How to tell if your next home will be warm
The topic of staying warm at home has never been more pertinent. In the face of a cold winter and rising fuel prices, Ovo Energy – Britain’s third-biggest energy supplier – sent an email to its customers in January, containing ideas on how to stay warm.
Ovo’s advice was ridiculed in the press. The firm’s ‘simple and cost effective’ tips included cuddling your pets and loved ones to stay cosy, eating ‘hearty’ bowls of porridge and consuming ginger (but not chilli as that makes you sweat) and doing a few star jumps.
While the pointers were well-meaning, they aren’t very practical on a long-term basis. A better solution is to ensure your next property is as energy efficient as possible, allowing you to enjoy a warm home without resorting to a daily diet of Quaker oats.
EPC ratings are your best friend
If you are moving home soon and want to know if the property will retain heat, there are a few things you can look out for. The first is the EPC rating – which shows how energy efficient the property is. All dwellings, whether to rent or for sale, will be listed with an EPC rating – look out for the coloured bar graph on our property details.
Properties are given a letter to show how energy efficient they are – an A rating is the best and G is the lowest. Although properties for sale can have any EPC rating to be sold, landlords can only rent out properties that have an EPC rating of E or above.
If a property’s current EPC is more than 10 years old – or if the home doesn’t have an EPC at all – an energy assessor will visit and look at certain aspects to decide how good its energy performance is. The heating system makes up the largest part of the EPC calculation, so a high rating is a good indicator that the property will be warm. Also taken into consideration by the assessor are windows, loft insulation and the external structure – all of which have an impact on how well heat is retained and cold air kept out.
Ask to see energy bills
While an EPC certificate will provide a guide to a home’s ability to generate heat and stay warm, seeing energy bills or smart meter readings from winter months will give you an idea of how heavily the current occupants rely on gas and electricity.
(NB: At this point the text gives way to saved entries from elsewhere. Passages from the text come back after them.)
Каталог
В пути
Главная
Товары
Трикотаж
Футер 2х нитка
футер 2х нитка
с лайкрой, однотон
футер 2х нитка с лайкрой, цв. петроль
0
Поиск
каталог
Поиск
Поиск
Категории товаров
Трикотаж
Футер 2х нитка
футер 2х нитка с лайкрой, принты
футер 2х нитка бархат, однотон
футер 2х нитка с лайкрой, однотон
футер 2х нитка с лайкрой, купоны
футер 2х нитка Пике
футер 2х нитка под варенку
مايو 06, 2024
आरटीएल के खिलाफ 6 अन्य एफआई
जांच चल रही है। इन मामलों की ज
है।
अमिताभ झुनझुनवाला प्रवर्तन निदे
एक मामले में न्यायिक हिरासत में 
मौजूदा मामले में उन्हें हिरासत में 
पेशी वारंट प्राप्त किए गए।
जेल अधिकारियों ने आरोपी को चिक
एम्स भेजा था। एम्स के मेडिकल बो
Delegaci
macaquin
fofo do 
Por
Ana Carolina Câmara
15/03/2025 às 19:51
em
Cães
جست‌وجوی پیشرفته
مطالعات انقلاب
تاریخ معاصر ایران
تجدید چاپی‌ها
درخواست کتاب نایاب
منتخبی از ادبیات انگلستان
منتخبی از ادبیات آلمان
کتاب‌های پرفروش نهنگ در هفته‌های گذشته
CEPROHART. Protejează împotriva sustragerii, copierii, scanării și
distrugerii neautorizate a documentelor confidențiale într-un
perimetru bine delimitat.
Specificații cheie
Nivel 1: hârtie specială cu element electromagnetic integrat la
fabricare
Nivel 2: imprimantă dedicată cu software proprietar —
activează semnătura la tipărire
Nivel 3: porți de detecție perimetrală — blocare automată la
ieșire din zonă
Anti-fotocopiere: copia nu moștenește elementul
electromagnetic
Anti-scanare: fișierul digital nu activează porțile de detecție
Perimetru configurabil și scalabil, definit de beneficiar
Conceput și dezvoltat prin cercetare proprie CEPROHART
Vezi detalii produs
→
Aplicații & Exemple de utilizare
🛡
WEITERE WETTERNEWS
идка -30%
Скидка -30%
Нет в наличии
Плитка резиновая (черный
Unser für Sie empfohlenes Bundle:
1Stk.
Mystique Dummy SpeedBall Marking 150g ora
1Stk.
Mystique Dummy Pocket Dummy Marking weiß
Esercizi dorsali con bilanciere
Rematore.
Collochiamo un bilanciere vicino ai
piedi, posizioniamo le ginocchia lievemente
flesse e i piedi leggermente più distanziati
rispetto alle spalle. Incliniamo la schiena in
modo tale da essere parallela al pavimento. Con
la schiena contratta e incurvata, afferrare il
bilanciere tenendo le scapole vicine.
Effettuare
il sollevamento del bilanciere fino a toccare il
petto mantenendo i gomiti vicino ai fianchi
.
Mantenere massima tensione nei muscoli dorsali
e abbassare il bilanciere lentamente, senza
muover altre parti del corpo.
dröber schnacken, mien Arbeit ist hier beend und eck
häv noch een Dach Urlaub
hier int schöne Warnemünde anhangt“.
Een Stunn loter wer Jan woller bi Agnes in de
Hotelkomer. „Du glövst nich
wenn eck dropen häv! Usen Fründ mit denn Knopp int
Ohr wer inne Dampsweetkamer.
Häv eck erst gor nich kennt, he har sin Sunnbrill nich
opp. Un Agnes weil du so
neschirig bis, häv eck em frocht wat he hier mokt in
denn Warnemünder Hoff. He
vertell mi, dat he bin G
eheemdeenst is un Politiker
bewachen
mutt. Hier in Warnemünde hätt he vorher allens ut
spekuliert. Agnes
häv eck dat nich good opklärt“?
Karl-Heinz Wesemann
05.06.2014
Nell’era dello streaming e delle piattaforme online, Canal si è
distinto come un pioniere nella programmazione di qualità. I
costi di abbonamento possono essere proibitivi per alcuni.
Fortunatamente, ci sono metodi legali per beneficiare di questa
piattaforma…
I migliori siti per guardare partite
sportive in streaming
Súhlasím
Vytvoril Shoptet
Energy bills are good for guidance but ensure you know if the property is heated using a gas-fired boiler or by electric storage heaters when interpreting the figures. In addition, bear in mind other energy usages outside of heating a home – lighting, powering electrical goods and cooking on a gas stove, for instance.
Be vigilant on viewings
If you are looking around a property between the months of November and March, there’s a good chance the heating system will be fired up when you arrive. Check the warmth coming from radiators and ask to see the boiler, noting the make and model. Don’t forget to ask about alternative sources of warmth, such as underfloor heating, electric towel rails, wood burning stoves, open fires and gas fireplaces.